Dr. Howard L. Sacks taught at Kenyon since 1975 and was Kenyon’s first recipient of the National Endowment for the Humanities Distinguished Teaching Professorship. Trained in sociology, his research specialties include social psychology, contemporary social theory, and community field research, with special interests in traditional art and culture, folklore, ethnomusicology and cultural politics. Under his direction, Kenyon’s Rural Life Center received over thirty grants for scholarly research and public programs with the local community, including five award- winning projects on regional life.

Brooke Bryan is Instructor of Cooperative Education at Antioch College where she specializes in phenomenological oral history and undergraduate research frameworks. With expertise in qualitative interview methodology and the digital humanities, she develops partnerships and field-based research opportunities for and with Antioch students — scaffolding their intensive engagement with communities with oral history research. Supported by the Great Lakes Colleges Association, Brooke directs Oral History in the Liberal Arts—a three-year initiative funded by the Andrew W. Mellon Foundation that supports undergraduate oral history research by providing workflows and tools in the digital humanities across 13 institutions.

Trained in public history at UNC-Greensboro, Meghan Reed serves as the Executive Director at the Trumbull County Historical Society based in Warren, Ohio. Under her tenure, the Society has worked to deepen its connections and collaborate with historically underserved communities. For these efforts, the TCHS was presented with two awards at the 2018 Ohio Museums Association Conference. Under Meghan’s leadership TCHS is now embarking on an Ohio Humanities-funded oral history project to document and amplify the stories of five historically marginalized neighborhoods in the city of Warren.

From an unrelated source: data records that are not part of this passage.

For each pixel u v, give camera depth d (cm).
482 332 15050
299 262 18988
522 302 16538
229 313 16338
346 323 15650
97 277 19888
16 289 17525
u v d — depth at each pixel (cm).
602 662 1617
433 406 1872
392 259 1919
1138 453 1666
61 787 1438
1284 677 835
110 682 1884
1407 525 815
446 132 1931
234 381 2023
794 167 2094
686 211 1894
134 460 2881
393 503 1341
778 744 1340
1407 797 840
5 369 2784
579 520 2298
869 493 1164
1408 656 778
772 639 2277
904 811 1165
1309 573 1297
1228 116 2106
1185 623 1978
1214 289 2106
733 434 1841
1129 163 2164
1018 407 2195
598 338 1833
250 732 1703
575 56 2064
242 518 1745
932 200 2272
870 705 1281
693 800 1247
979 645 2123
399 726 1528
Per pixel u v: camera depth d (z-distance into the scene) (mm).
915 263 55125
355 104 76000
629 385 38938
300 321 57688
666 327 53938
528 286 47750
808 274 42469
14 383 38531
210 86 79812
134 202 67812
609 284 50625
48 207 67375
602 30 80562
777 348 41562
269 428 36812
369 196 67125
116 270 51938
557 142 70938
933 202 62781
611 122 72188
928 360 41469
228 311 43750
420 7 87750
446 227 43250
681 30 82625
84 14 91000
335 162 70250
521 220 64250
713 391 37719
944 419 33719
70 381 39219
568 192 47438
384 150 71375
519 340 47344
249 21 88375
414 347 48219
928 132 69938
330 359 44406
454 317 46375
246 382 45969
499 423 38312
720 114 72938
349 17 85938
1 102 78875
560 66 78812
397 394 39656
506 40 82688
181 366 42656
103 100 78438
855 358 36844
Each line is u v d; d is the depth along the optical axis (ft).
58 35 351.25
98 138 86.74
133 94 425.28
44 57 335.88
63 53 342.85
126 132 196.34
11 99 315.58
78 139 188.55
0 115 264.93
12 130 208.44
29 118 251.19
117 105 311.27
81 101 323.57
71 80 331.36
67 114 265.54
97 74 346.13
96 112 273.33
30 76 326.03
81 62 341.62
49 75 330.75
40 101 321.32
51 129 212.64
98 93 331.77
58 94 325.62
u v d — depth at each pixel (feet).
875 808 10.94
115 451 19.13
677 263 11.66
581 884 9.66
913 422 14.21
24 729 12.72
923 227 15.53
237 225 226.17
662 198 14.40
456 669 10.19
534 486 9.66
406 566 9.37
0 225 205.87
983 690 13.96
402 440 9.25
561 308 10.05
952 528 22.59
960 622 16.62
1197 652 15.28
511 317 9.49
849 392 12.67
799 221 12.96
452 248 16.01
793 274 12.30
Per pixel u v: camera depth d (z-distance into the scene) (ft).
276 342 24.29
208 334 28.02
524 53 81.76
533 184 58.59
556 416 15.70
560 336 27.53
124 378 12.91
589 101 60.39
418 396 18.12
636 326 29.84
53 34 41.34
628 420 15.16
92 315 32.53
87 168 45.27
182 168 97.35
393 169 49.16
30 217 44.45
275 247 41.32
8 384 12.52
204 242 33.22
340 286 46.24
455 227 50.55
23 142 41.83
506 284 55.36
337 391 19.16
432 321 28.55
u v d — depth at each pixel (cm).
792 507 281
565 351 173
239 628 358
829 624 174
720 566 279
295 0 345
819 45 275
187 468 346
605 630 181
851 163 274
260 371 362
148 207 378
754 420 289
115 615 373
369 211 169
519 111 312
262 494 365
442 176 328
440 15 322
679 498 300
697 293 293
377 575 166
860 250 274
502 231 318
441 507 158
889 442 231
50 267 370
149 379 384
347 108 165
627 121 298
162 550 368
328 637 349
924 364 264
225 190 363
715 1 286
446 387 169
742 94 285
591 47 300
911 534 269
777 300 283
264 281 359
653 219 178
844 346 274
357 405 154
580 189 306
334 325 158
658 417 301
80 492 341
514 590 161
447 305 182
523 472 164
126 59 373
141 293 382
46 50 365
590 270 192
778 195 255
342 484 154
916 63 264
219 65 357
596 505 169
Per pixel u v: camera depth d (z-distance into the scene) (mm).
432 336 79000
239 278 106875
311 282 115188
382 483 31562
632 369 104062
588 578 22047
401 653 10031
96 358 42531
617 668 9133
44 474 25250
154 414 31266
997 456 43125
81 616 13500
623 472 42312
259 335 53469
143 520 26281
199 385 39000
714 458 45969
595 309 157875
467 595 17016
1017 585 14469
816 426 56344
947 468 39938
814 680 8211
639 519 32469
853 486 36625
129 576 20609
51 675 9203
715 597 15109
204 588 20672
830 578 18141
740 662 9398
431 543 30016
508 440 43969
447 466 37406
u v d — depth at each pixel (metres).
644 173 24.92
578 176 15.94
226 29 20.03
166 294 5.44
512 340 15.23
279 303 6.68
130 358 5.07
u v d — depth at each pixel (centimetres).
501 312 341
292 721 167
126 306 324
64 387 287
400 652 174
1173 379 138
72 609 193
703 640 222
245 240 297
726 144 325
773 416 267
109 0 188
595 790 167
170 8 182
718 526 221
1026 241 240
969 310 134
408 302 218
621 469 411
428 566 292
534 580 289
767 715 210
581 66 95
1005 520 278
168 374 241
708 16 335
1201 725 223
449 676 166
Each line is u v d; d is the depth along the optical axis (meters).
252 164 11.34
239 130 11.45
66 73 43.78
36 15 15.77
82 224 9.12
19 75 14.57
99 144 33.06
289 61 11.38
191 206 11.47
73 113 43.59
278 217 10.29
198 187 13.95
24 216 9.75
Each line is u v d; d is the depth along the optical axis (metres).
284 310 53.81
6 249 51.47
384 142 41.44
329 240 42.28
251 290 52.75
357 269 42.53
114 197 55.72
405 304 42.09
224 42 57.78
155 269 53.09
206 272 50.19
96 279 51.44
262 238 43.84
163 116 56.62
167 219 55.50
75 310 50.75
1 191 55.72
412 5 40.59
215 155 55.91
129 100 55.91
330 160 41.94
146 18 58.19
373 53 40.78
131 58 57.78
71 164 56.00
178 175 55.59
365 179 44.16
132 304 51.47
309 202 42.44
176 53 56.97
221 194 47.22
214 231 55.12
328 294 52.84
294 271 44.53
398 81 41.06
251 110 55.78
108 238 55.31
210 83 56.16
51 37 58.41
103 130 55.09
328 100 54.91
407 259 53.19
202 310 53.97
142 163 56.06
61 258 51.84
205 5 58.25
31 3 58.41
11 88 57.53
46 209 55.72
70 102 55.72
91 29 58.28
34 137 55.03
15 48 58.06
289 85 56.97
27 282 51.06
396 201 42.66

Doug Boyd, Ph.D. directs the Louie B. Nunn Center for Oral History at the University of Kentucky Libraries and is a recognized leader regarding oral history, archives, and digital technologies. He managed the IMLS-funded Oral History in the Digital Age project; and currently leads the team that envisioned, designed, and is implementing the open-source Oral History Metadata Synchronizer (OHMS) system, which synchronizes text with audio and video online. Doug holds a PhD in folklore and ethnomusicology from Indiana University and is the author of several books on oral history practice in the digital age.

Dr. Nancy Groce, a Senior Folklife Specialist at the Library of Congress’s American Folklife Center, is an ethnomusicologist, folklorist, oral historian, and historian specializing in the study of American and Western European music, folklore, occupational folklife, and urban culture. She holds a Ph.D. in American Studies from the University of Michigan. Prior to joining the Library in 2007, she curated festival programs for the Smithsonian Institution Center for Folklife and Cultural Heritage, and worked as a folklorist and museums professional for state and federal institutions, museums and non-profits. In her current position at the Library of Congress, Groce oversees the Benjamin A. Botkin Lecture Series and the Archie Green Fellowship Program, and heads the Occupational Folklife Project, a digital documentation initiative collecting oral histories of workers across the United States.